··· TEXTE PROPOSÉ

La question et sa réponse

Faut-il acheter ou louer son logement ?

Rédacteur : Alexandre Delaigue

Cher éconoclaste,
J’ai terminé mes études, je travaille depuis quelques temps, je vis en couple, mon mari travaille également, nous avons l’intention d’avoir très bientôt des enfants. Nous allons nous installer dans la ville ou nous travaillons, et nous nous posons la question suivante : qu’est-ce qui est le plus intéressant, louer un logement ou l’acheter ?

Une précision avant toute chose. Si vous retirez un plaisir particulier dans le fait d’être propriétaire, si vous avez envie d’arranger votre logement à votre goût, si vous avez en vue le logement dont vous rêvez, ne vous posez pas ce genre de question, et achetez. Il n’y a aucune raison de renoncer à se faire plaisir quand on en a la possibilité matérielle.

Si vous n’êtes pas dans ce cas – c’est à dire, vous considérez un logement comme un lieu de vie satisfaisant un besoin pratique, et que vous cherchez l’option financièrement la plus intéressante, réflechissez bien. Vous devez entendre autour de vous énormément de gens vous disant d’acheter, à l’aide de cet argument supposé imparable : “payer un loyer, c’est de l’argent qui disparaît, on n’a rien en contrepartie. Il faut acheter, comme cela, ce que vous dépenserez chaque mois servira à ce que, à l’issue du remboursement, vous aurez une maison à vous”.

Prudence. L’une des règles de base de l’économie est qu’on n’a rien sans rien, qu’il n’existe pas de repas gratuit. S’il était possible effectivement de payer la même chose chaque mois qu’un locataire, pour finalement être propriétaire, acheter serait très intéressant : le résultat, c’est que beaucoup de gens achètent, faisant ainsi monter les prix à l’achat, conduisant à ce que les mensualités en cas d’achat sont significativement plus élevées que des loyers.

Je vous propose un exemple. L’un de mes collègues, marié, deux enfants, situation confortable, souhaite s’installer avec sa famille dans la ville de Rennes. Il recherche donc des maisons à louer, proches du centre ville. Il a par exemple visité une maison de 140m², 4 chambres, avec jardin de 200 m², dans l’un des beaux quartiers de la ville, proche du centre, dont le loyer mensuel est de 1000 euros. Il lui est possible de trouver un peu moins cher dans des quartiers proches du centre mais moins prestigieux, ou plus cher et plus grand; mais ce prix correspond aux conditions du marché.
Combien devrait-il payer par mois s’il souhaitait acheter cette maison (ou une maison similaire)? au minimum le double, et pour 20 ans, étant donnés les prix de l’immobilier local. En d’autres termes, s’il décide de louer plutôt que d’acheter, il aura la possibilité de vivre très confortablement, et d’économiser 1000 euros par mois. Vous me direz que s’il achetait, il renoncerait probablement à habiter près du centre-ville, et se trouverait un achat moins cher en périphérie. Sauf que cela impliquerait, pour lui et son épouse, moins de confort, et surtout, des frais et des complications supplémentaires : acheter une seconde voiture, multiplier les trajets, bénéficier d’infrastructures plus réduites pour les enfants : il n’est pas certain que l’opération soit financièrement très intéressante, et si l’on prend en compte le confort, elle ne l’est pas du tout.

······
··· SECTION DES DONNÉES

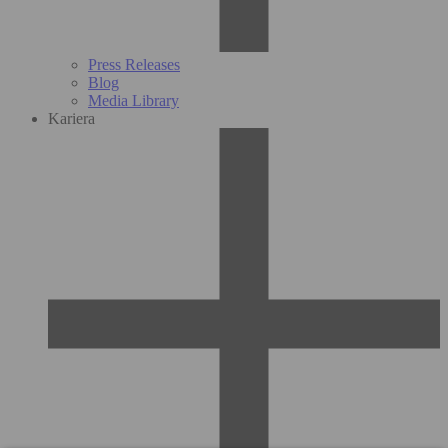
Press Releases
Blog
Media Library
Kariera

······

- [ACTIONS DEMANDÉES]
a) Répondez à ces questions d'après le texte proposé :
(i) Que conseille l'auteur à celui qui retire un plaisir particulier du fait d'être propriétaire ?
(ii) Quelle règle de base de l'économie l'auteur rappelle-t-il ?
(iii) Quel est le loyer mensuel de la maison visitée à Rennes par le collègue de l'auteur ?
b) Traduisez en anglais cette phrase du texte proposé : « Il n’y a aucune raison de renoncer à se faire plaisir quand on en a la possibilité matérielle. »
Le matériel placé après le texte proposé forme un ensemble distinct de celui-ci.

- [RÉSULTATS OBTENUS]
a)
(i) Il lui conseille de ne pas se poser ce genre de question et d'acheter.
(ii) On n'a rien sans rien : il n'existe pas de repas gratuit.
(iii) Le loyer mensuel est de 1000 euros.

b) There is no reason to give up treating yourself when you have the material means to do so.